The man Americans would come to know for a frog and a felt menagerie once made something far darker. In 1969, Jim Henson wrote and directed "The Cube," a surreal television play about a man who cannot escape a featureless white room — a work being rediscovered today as a remarkably prescient piece of television, as The Verge recently argued.
A man, a room, no way out
"The Cube" aired on NBC's anthology series "Experiment in Television" and runs about an hour. Its premise is simple and unnerving: a man finds himself in a white, cube-shaped room with doors he cannot use to leave. A stream of strangers comes and goes, offering conversation, riddles and contradictions, while the man's grip on what is real steadily loosens. By the end, an apparent escape curdles into a final twist suggesting he was never free at all. Henson co-wrote it with Jerry Juhl, his longtime collaborator.
The other Jim Henson
The piece is a window onto a side of Henson that his later fame obscured. Through the 1960s he made experimental short films well outside children's entertainment; his 1965 short "Time Piece," a frantic, near-wordless montage, earned an Academy Award nomination. Henson, by various accounts, thought of himself first as a filmmaker, with puppetry an avenue that happened to make him famous. "The Cube" belongs to that earlier, stranger ambition — philosophical, anxious and aimed squarely at adults.
Why it feels like 'Black Mirror'
What makes the play resonate now is how directly its preoccupations anticipate later science fiction. Its themes — a constructed reality, the impossibility of telling truth from illusion, the dread of being manipulated by unseen forces — are the bread and butter of "Black Mirror," "The Matrix" and a generation of paranoid, reality-bending storytelling.

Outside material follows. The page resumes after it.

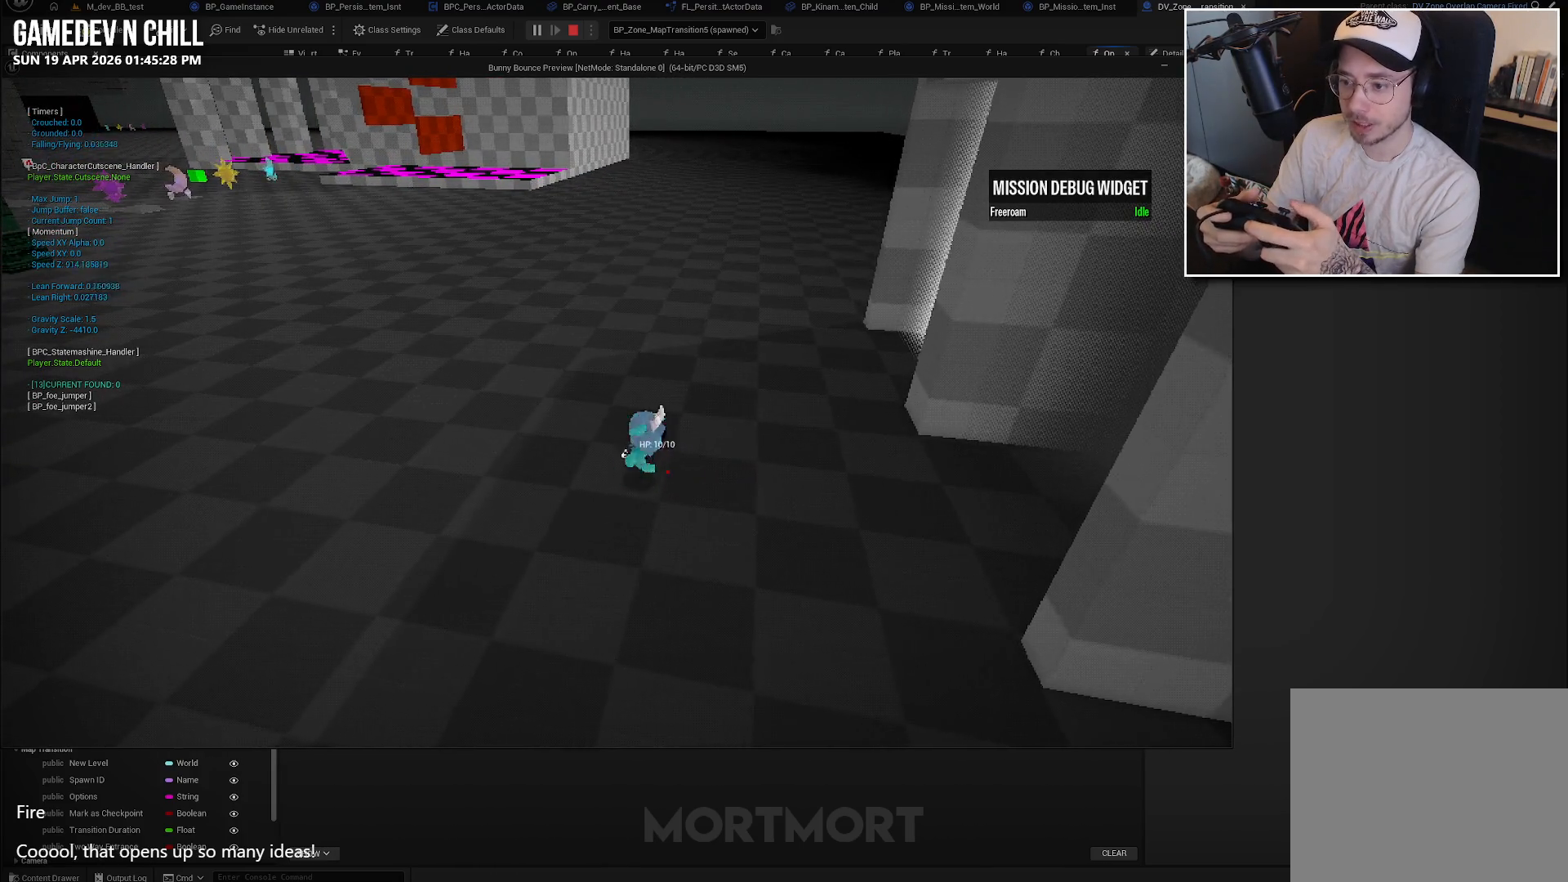
{"buttons": [], "left_stick": "left", "right_stick": "center", "events": [[400, "left_stick", "left"]]}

To encounter such ideas on American network television in 1969, years before they became a genre, is genuinely surprising.
Out of the archive
For decades, "The Cube" was easy to miss. It was broadcast only a couple of times around 1969–71 before slipping into obscurity, overshadowed by the Muppet empire that followed. Its reemergence — through archives and renewed critical attention — restores a small but striking chapter of television history: proof that the medium's appetite for the experimental and the unsettling runs deeper, and further back, than we often remember. For viewers raised on contemporary dystopias, Henson's white room is an oddly familiar place to find oneself.